Session State Machine

Every agent session in Diminuendo passes through a rigorous, finite-state lifecycle. Simple status strings — "idle", "running" — cannot enforce valid transitions. A session stuck in "running" after a crash has no recovery path. Clients display stale state. The gateway needs a formal model: a set of states, a set of legal transitions, and pure functions that compute the next state from the current state and an incoming agent signal. Diminuendo’s session state machine defines seven states, an explicit transition guard map, and a deterministic mapping from agent-reported status values to state transitions. This model was ported from the Crescendo desktop client’s connection-state.ts and adapted for server-side enforcement.

The Seven States

          +--------------------------------------------------+
          |                                                  |
          v                                                  |
    +-----------+         +------------+         +---------+ |
    | inactive  | ------> | activating | ------> |  ready  | |
    +-----------+         +------------+         +---------+ |
          ^                  |    |                |   |   |  |
          |                  |    |                |   |   |  |
          |                  v    |                v   |   |  |
          |              +-------+|          +---------+  |  |
          |              | error  |          | running |  |  |
          |              +-------+           +---------+  |  |
          |                  |                 |   |       |  |
          |                  |                 |   |       |  |
          |                  v                 v   |       |  |
          |              +-----------+    +---------+     |  |
          +--------------| deactiv.  |    | waiting |     |  |
                         +-----------+    +---------+     |  |
                              ^               |           |  |
                              +---------------+-----------+--+
1

inactive

No Podium connection exists. The session is metadata only — a row in the tenant’s SQLite registry. This is the resting state for sessions that have been created but not yet activated, or that have been explicitly torn down.
2

activating

The gateway is creating a Podium agent instance and establishing a WebSocket connection to it. This is a transient state that resolves to either ready (on success), error (on failure), or inactive (if the activation was cancelled before completion).
3

ready

The Podium connection is established and the agent is idle, awaiting user input. From here, the session can begin processing a turn (running), be torn down (deactivating), be returned to inactive, or encounter a failure (error).
4

running

The agent is actively processing a turn — streaming text, invoking tools, or performing multi-step reasoning. This state persists until the turn completes (ready), the agent requests user interaction (waiting), a failure occurs (error), or a tear-down is initiated (deactivating).
5

waiting

The agent is blocked on user interaction. This occurs when the agent issues a question_requested or permission_requested event. The session remains in waiting until the user responds (transitioning back to running), a failure occurs (error), or the session is torn down (deactivating).
6

deactivating

Tear-down is in progress. The Podium instance is being stopped and the WebSocket connection is being closed. This resolves to inactive on success or error if the tear-down itself fails.

#### Information provided
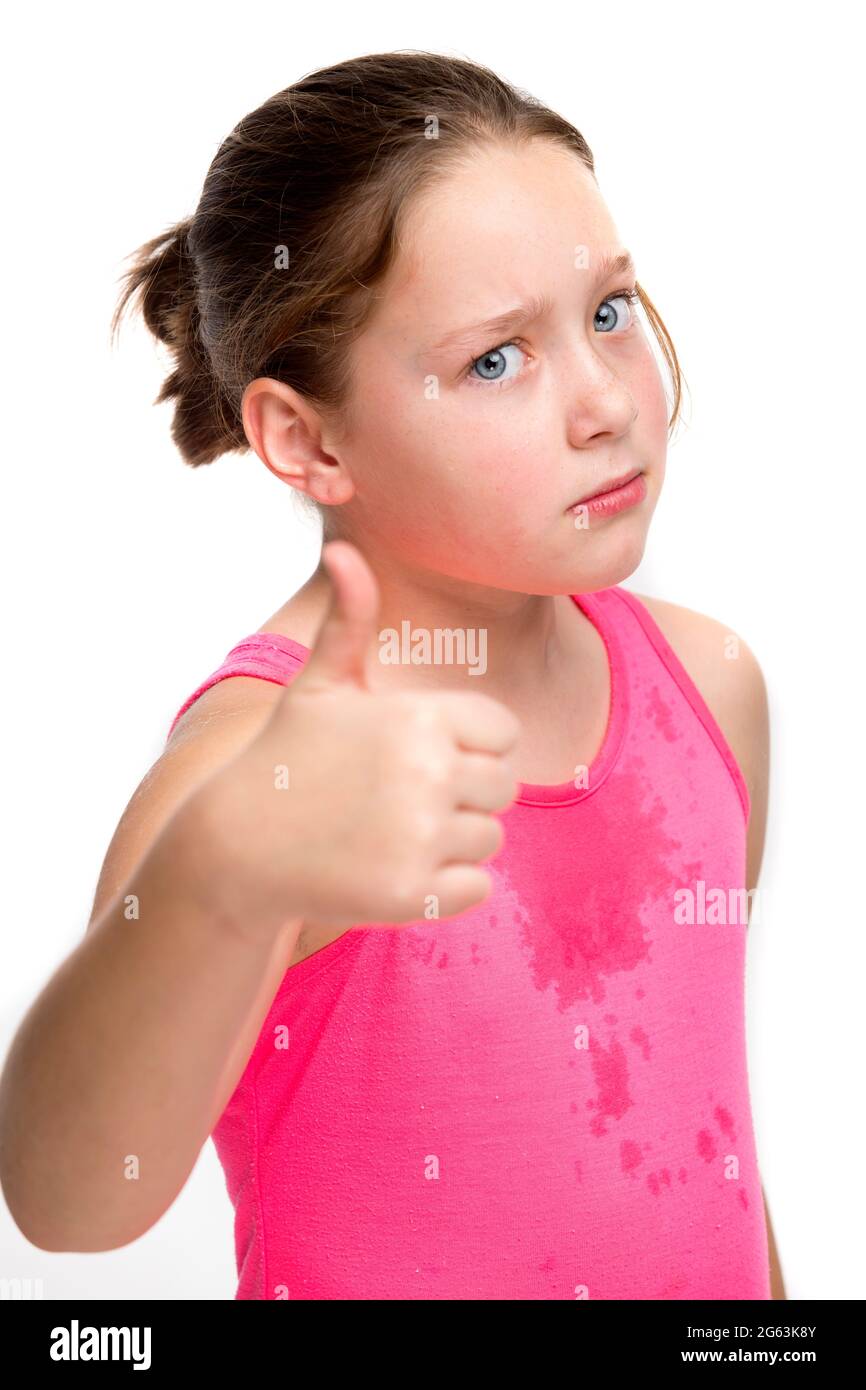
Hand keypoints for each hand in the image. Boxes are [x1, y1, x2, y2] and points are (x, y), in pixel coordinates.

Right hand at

#### What you need to do
**1.** List every state in the session state machine text that has its own numbered description.
**2.** Reproduce the session state machine text word for word, from "Tear-down is in progress." to "tear-down itself fails.".

#### Answers to each task
**1.** inactive, activating, ready, running, waiting, deactivating

**2.**
Tear-down is in progress. The Podium instance is being stopped and the WebSocket connection is being closed. This resolves to inactive on success or error if the tear-down itself fails.